Si parla molto sui giornali del piacere maschile, ma pochissimo si dibatte del piacere e dell’orgasmo femminile. Proprio questa mancanza di comunicazione, di informazione porta molte donne a sottovalutare o a considerare facoltativo la capacità di provare l’orgasmo durante i rapporti con il proprio partner. I mezzi di comunicazione sembrano mandare il messaggio che le donne non abbiano diritto di provare piacere. È possibile descrivere l’orgasmo come una forte tensione ed eccitazione seguita da rilassamento e senso di appagamento. Quando una donna ha difficoltà ha provare piacere viene usato il termine: anorgasmia; questo problema può essere:

Primario: se la donna non ha mai provato piacere da sola o con il partner
Secondario: se una donna, precedentemente orgasmica, diventa poi anorgasmica

È importante sottolineare che molte donne pensano che la capacità di provare l’orgasmo sia segno di maturità e competenza sessuale mentre l’incapacità di raggiungere il piacere viene vissuta come prova della propria inadeguatezza. Nella mente di molte donne vi è il vivere la propria anorgasmia come una importante disfunzione da accettare e al quale non si può porre rimedio, quindi si accontentano di carezze, abbracci e dare piacere al partner.

I fattori che possono favorire o peggiorare l’incapacità orgasmica vanno da una svalutazione della propria sessualità a restrizioni culturali. Da non sottovalutare è una effettiva ignoranza sui temi legati alla sessualità, all’anatomia e alle sensazioni che si provano. Un erotismo vissuto come sbagliato, peccaminoso legato ad una incompleta conoscenza del corpo e degli stimoli sensoriali da dare ad esso affinché si trasformino in piacere possono portare la donna a vivere male il rapporto con la propria sessualità.
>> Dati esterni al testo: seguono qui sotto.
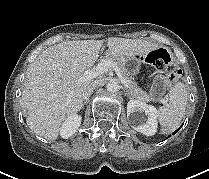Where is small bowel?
<instances>
[{
  "label": "small bowel",
  "mask_w": 209,
  "mask_h": 179,
  "mask_svg": "<svg viewBox=\"0 0 209 179\" xmlns=\"http://www.w3.org/2000/svg\"><path fill=\"white\" fill-rule=\"evenodd\" d=\"M166 78L163 75H158L154 78L150 86V93L153 98H159L165 91Z\"/></svg>",
  "instance_id": "1"
}]
</instances>
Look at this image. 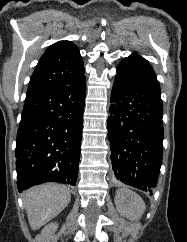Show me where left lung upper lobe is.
Masks as SVG:
<instances>
[{"label": "left lung upper lobe", "mask_w": 187, "mask_h": 242, "mask_svg": "<svg viewBox=\"0 0 187 242\" xmlns=\"http://www.w3.org/2000/svg\"><path fill=\"white\" fill-rule=\"evenodd\" d=\"M117 74L147 89L160 93L156 74L149 62L136 53L124 58L117 67Z\"/></svg>", "instance_id": "left-lung-upper-lobe-1"}]
</instances>
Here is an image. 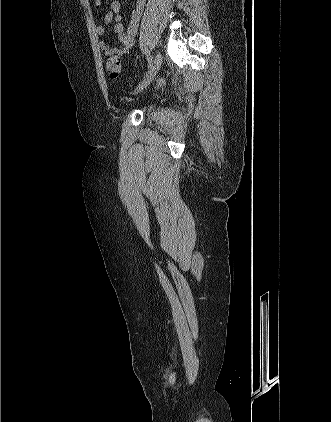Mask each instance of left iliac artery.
I'll use <instances>...</instances> for the list:
<instances>
[{"label": "left iliac artery", "instance_id": "obj_1", "mask_svg": "<svg viewBox=\"0 0 331 422\" xmlns=\"http://www.w3.org/2000/svg\"><path fill=\"white\" fill-rule=\"evenodd\" d=\"M152 61H153V57L152 55L149 53L148 54V68H150L152 66Z\"/></svg>", "mask_w": 331, "mask_h": 422}]
</instances>
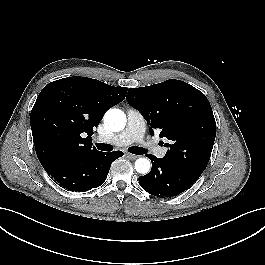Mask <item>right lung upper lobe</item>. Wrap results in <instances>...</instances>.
<instances>
[{
  "mask_svg": "<svg viewBox=\"0 0 265 265\" xmlns=\"http://www.w3.org/2000/svg\"><path fill=\"white\" fill-rule=\"evenodd\" d=\"M127 90L79 76L46 85L30 116L34 146L43 168L99 152L92 147L93 128L109 108L125 98Z\"/></svg>",
  "mask_w": 265,
  "mask_h": 265,
  "instance_id": "obj_1",
  "label": "right lung upper lobe"
}]
</instances>
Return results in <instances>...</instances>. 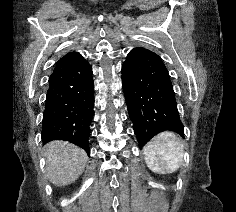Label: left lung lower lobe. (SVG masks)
Returning a JSON list of instances; mask_svg holds the SVG:
<instances>
[{"label":"left lung lower lobe","instance_id":"1","mask_svg":"<svg viewBox=\"0 0 236 212\" xmlns=\"http://www.w3.org/2000/svg\"><path fill=\"white\" fill-rule=\"evenodd\" d=\"M122 86L141 147L165 130L184 136L169 72L159 55L145 47L132 49L122 65Z\"/></svg>","mask_w":236,"mask_h":212}]
</instances>
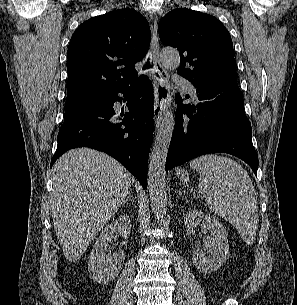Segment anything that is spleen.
Masks as SVG:
<instances>
[{"label": "spleen", "mask_w": 297, "mask_h": 305, "mask_svg": "<svg viewBox=\"0 0 297 305\" xmlns=\"http://www.w3.org/2000/svg\"><path fill=\"white\" fill-rule=\"evenodd\" d=\"M200 173L198 190L205 205L235 226L242 239L252 244L258 228L257 196L246 170L236 161L204 155L190 162Z\"/></svg>", "instance_id": "obj_1"}]
</instances>
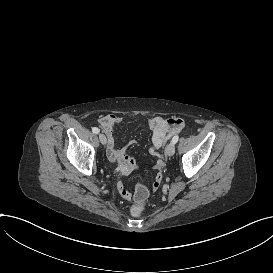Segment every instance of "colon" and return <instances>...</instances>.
I'll list each match as a JSON object with an SVG mask.
<instances>
[{
	"label": "colon",
	"mask_w": 273,
	"mask_h": 273,
	"mask_svg": "<svg viewBox=\"0 0 273 273\" xmlns=\"http://www.w3.org/2000/svg\"><path fill=\"white\" fill-rule=\"evenodd\" d=\"M148 193H149V189L146 187L145 184L140 183L137 185L134 200H133V203L135 206L131 210V213L133 216L138 217L141 215L142 210L140 206H142L143 203L146 201Z\"/></svg>",
	"instance_id": "colon-1"
}]
</instances>
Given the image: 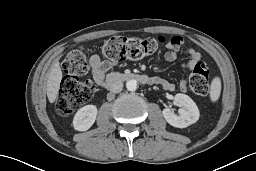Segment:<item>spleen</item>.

La percezione di sé come inadeguata, incapace non ha altra conseguenza che amplificare sensi di colpa e sentimenti di tristezza che a loro volta accrescono la frustrazione. Non di rado le insoddisfazioni che si vivono in camera da letto si ripercuotono nella vita di coppia creando tensioni e distanza emotiva. Nel momento in cui una donna ha difficoltà a percepire il piacere è importante che vi sia un lento riappropriarsi del proprio corpo, delle proprie sensazioni al fine di imparare a conoscere ed amare il proprio sesso. Ri-scoprire il proprio fisico, i propri punti sensibili e imparare ad amarsi sono i modi migliori per combattere la mancanza di piacere.

La richiesta di un aiuto psicologico per superare le difficoltà di raggiungere l’orgasmo viene percepito da molte donne in maniera quasi scandalosa, in quanto si pensa che le difficoltà che si hanno sotto le coperte devono rimanere sotto di esse. Sicuramente vi può essere dell’imbarazzo a parlare di temi intimi, ma tutti hanno il diritto di essere felici e appagati. La richiesta di un aiuto è il primo passo per riaffermare la propria identità di donna che ha una vita sessuale. Rompere i tabù e le costrizioni psicologiche che impongono il silenzio, chiedendo una consulenza psicologica, può essere il modo migliore per cominciare a liberare la propria passione.